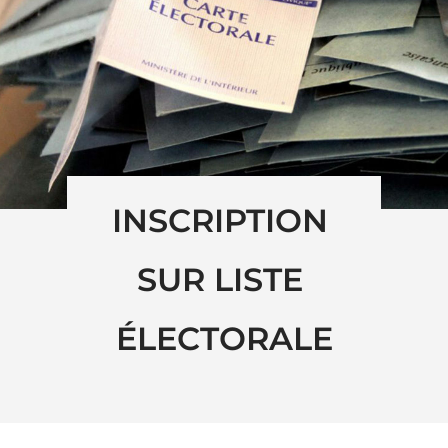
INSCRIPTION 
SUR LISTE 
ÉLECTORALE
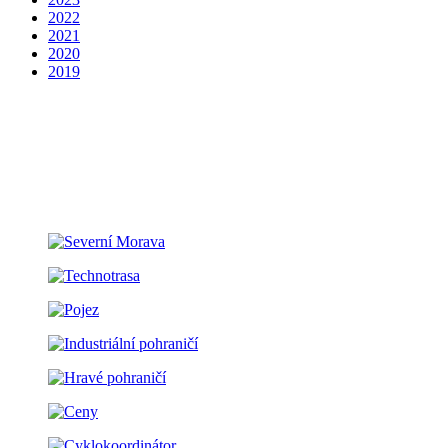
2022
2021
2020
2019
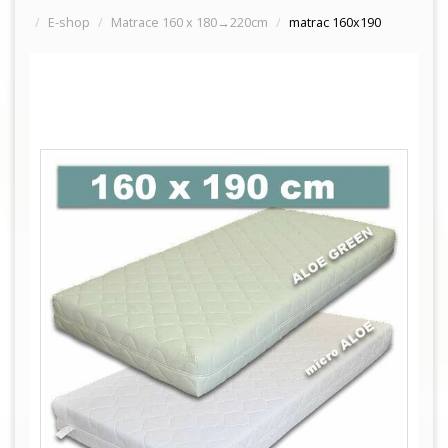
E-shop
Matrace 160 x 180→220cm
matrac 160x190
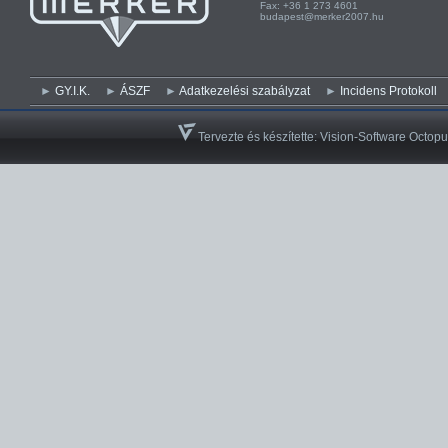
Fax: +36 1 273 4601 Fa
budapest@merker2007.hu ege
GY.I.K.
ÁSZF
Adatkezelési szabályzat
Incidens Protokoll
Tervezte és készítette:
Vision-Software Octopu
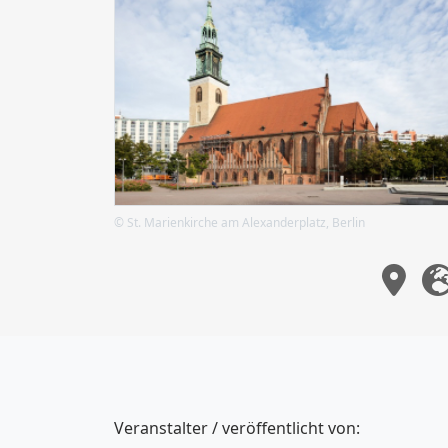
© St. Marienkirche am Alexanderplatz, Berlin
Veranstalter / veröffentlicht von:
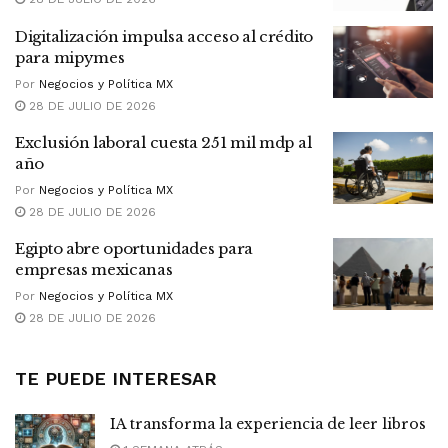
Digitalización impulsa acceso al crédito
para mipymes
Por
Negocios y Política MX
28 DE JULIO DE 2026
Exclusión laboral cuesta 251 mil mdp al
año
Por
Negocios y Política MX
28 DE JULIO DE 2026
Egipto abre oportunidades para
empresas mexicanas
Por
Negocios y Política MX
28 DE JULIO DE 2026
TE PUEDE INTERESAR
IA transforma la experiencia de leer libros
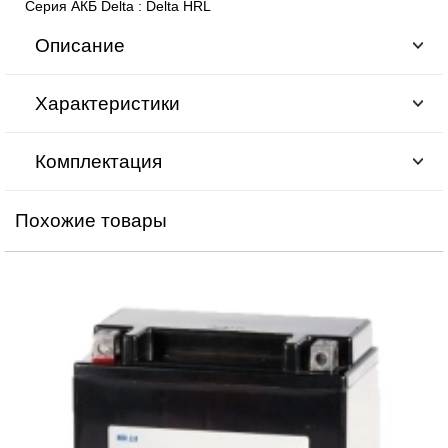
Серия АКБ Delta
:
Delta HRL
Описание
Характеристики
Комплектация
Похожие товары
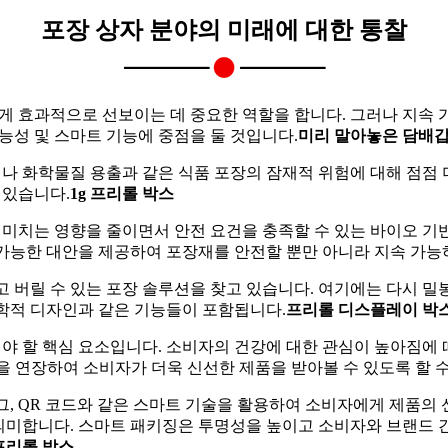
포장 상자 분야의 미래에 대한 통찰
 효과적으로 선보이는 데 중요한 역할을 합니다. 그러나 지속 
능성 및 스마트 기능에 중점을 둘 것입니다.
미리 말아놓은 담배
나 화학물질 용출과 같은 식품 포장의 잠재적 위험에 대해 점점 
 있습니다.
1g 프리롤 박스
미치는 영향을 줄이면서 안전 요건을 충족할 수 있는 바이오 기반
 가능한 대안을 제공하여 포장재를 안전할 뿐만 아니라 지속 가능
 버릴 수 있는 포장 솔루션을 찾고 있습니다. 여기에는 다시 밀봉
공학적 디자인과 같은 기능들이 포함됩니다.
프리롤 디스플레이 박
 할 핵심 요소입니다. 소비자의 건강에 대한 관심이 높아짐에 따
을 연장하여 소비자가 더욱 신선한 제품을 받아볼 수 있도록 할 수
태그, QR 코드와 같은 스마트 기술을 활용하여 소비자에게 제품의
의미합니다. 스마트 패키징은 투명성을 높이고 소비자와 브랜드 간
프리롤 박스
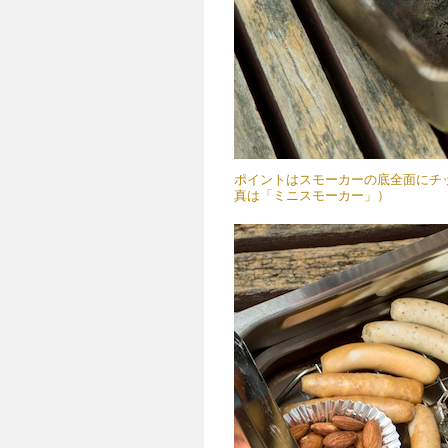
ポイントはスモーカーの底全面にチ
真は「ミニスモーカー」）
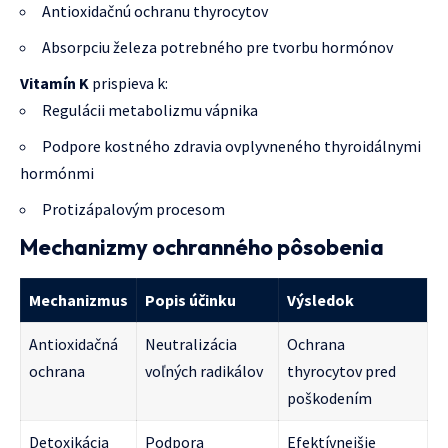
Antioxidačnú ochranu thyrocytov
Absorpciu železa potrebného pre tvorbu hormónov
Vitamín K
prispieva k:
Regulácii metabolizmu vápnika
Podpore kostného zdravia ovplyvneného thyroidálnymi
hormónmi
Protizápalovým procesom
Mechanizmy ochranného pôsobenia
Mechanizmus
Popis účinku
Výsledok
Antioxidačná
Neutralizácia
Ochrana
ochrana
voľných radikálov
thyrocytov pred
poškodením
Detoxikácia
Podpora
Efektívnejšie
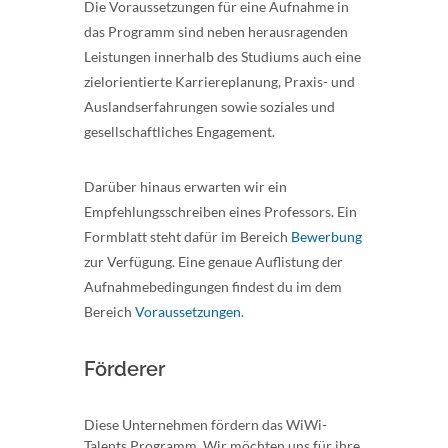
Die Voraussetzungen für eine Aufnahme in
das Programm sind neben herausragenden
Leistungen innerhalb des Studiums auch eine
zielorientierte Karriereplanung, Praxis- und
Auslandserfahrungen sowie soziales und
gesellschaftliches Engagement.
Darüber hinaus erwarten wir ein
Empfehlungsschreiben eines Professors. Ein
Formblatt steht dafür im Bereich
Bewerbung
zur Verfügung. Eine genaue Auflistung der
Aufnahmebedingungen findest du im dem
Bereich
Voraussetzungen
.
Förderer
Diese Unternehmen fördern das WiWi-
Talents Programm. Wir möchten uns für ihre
==
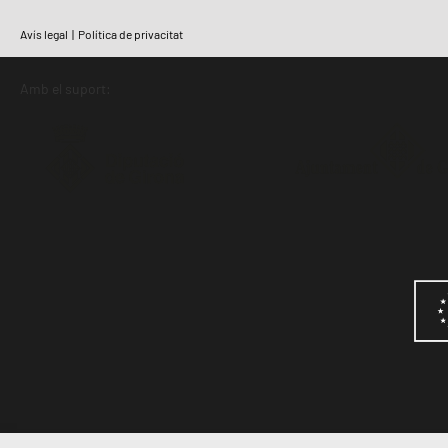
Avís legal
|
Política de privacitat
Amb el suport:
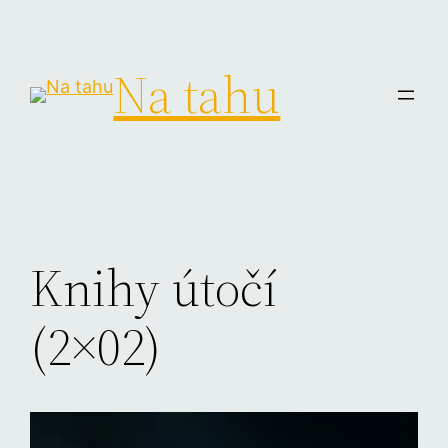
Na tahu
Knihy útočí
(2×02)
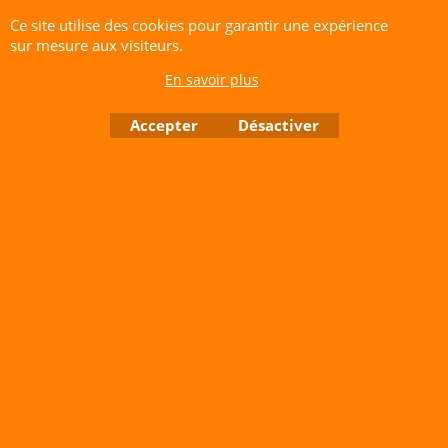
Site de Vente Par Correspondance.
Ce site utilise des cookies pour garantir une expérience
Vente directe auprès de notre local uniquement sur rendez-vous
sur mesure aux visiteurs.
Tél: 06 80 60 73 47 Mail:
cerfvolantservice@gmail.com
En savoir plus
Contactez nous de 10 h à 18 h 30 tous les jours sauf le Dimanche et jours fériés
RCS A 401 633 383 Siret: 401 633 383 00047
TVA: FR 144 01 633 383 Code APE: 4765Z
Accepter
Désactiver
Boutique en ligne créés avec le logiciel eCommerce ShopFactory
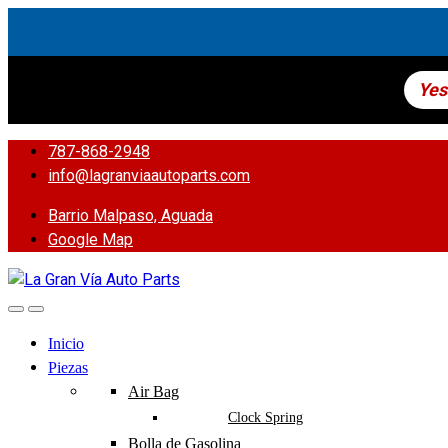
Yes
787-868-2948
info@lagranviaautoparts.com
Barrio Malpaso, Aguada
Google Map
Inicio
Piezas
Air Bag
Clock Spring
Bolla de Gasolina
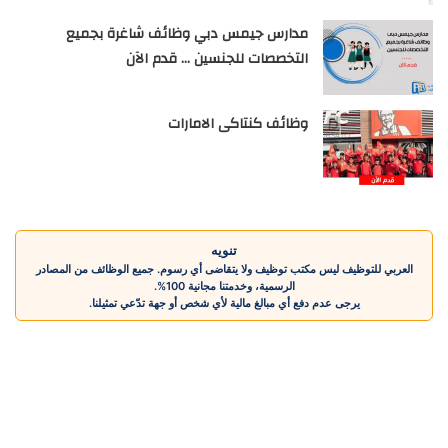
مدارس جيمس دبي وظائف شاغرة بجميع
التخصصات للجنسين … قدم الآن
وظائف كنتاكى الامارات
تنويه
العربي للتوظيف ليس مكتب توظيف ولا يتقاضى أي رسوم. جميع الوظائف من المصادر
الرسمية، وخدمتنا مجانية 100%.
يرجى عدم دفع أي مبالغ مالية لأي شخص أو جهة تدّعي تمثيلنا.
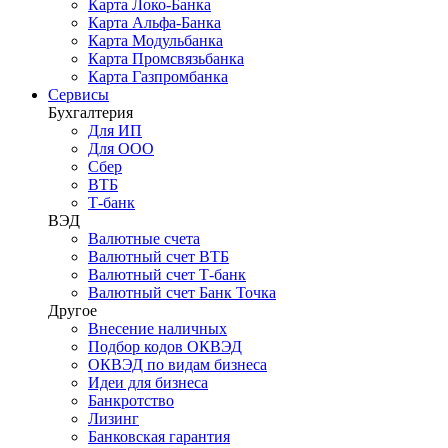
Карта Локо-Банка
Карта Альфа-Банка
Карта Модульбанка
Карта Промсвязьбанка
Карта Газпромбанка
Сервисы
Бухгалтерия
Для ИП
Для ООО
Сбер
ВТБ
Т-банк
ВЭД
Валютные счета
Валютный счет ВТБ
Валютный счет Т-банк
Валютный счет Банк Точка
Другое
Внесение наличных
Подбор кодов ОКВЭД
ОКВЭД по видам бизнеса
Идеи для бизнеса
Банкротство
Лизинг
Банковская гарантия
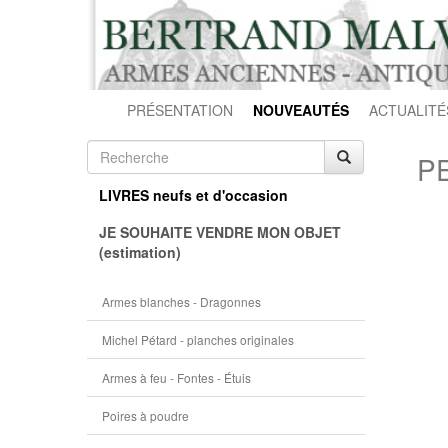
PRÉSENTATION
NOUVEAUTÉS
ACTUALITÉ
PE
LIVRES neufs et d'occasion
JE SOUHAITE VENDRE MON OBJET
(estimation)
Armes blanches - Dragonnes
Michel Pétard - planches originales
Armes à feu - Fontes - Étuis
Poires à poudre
...
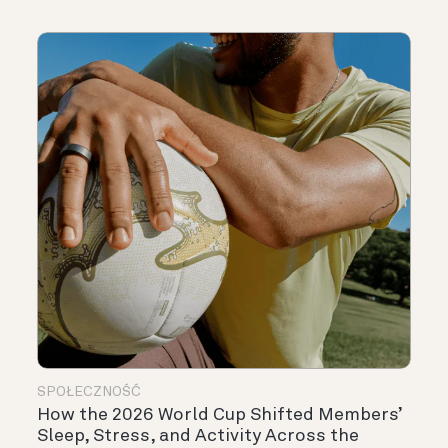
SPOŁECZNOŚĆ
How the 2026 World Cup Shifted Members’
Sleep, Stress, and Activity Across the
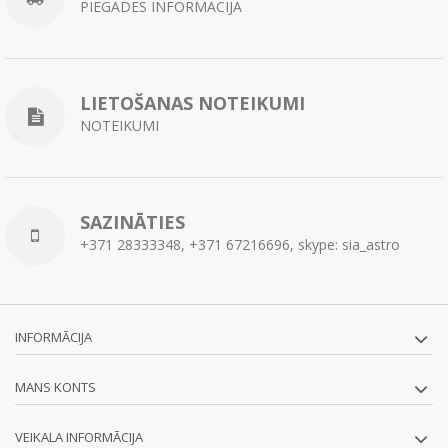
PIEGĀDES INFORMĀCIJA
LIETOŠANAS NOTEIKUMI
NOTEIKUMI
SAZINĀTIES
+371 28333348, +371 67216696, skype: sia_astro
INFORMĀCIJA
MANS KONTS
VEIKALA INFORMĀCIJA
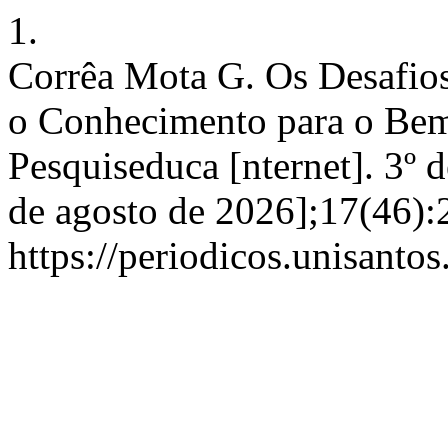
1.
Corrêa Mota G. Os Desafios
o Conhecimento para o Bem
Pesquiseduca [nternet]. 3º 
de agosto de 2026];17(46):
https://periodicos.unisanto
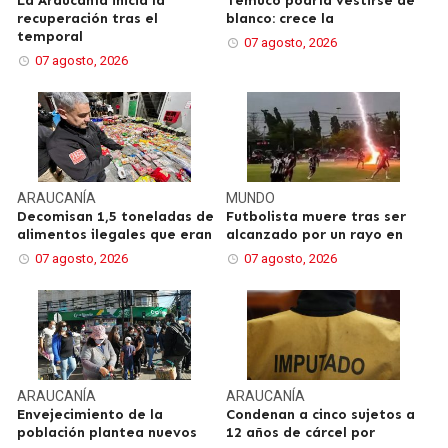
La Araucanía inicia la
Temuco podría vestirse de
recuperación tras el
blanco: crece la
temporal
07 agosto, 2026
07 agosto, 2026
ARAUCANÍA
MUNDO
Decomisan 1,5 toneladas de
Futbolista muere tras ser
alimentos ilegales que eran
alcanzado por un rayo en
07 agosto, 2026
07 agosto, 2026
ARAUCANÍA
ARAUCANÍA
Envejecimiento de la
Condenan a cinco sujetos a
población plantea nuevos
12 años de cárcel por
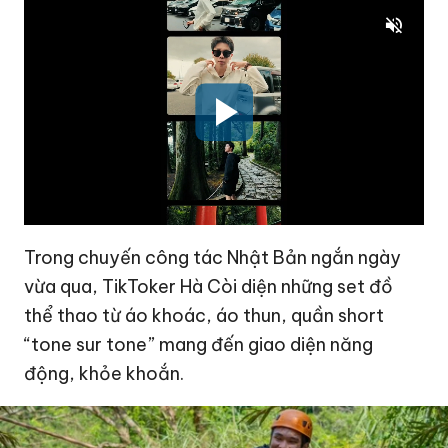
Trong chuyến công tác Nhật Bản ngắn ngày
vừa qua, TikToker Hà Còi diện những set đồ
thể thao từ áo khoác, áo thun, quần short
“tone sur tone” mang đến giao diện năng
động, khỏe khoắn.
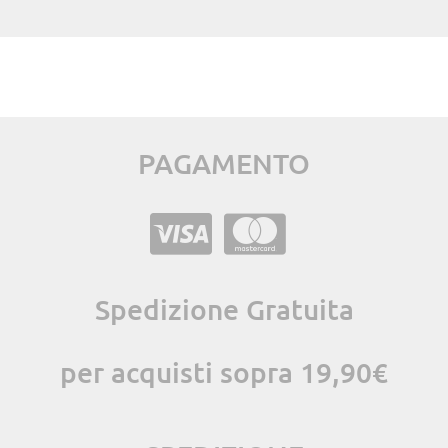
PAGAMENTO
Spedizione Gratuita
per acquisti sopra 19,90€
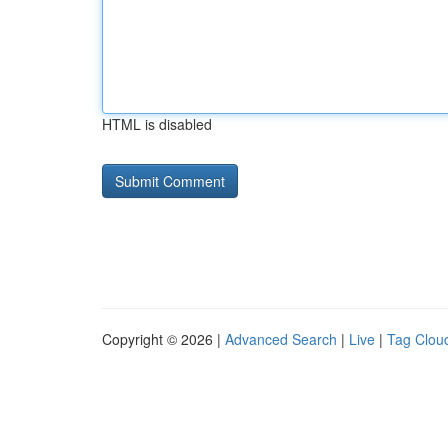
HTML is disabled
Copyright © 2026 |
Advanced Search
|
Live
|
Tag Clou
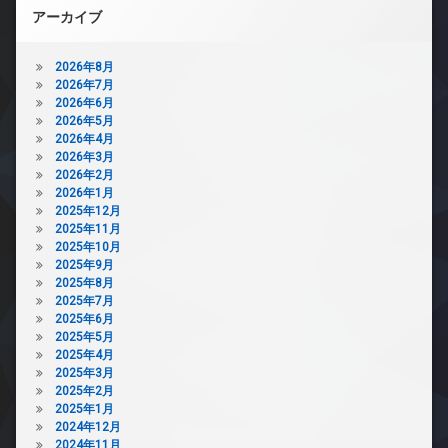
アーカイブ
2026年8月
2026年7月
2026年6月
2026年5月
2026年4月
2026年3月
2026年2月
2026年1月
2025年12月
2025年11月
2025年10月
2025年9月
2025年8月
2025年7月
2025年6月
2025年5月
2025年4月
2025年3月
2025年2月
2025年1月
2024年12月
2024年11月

TASK DETAILS: For every line above that includes the string "para", copy the line.

SOLVED PROBLEM:
para mipymes
Egipto abre oportunidades para
o Conhecimento para o Bem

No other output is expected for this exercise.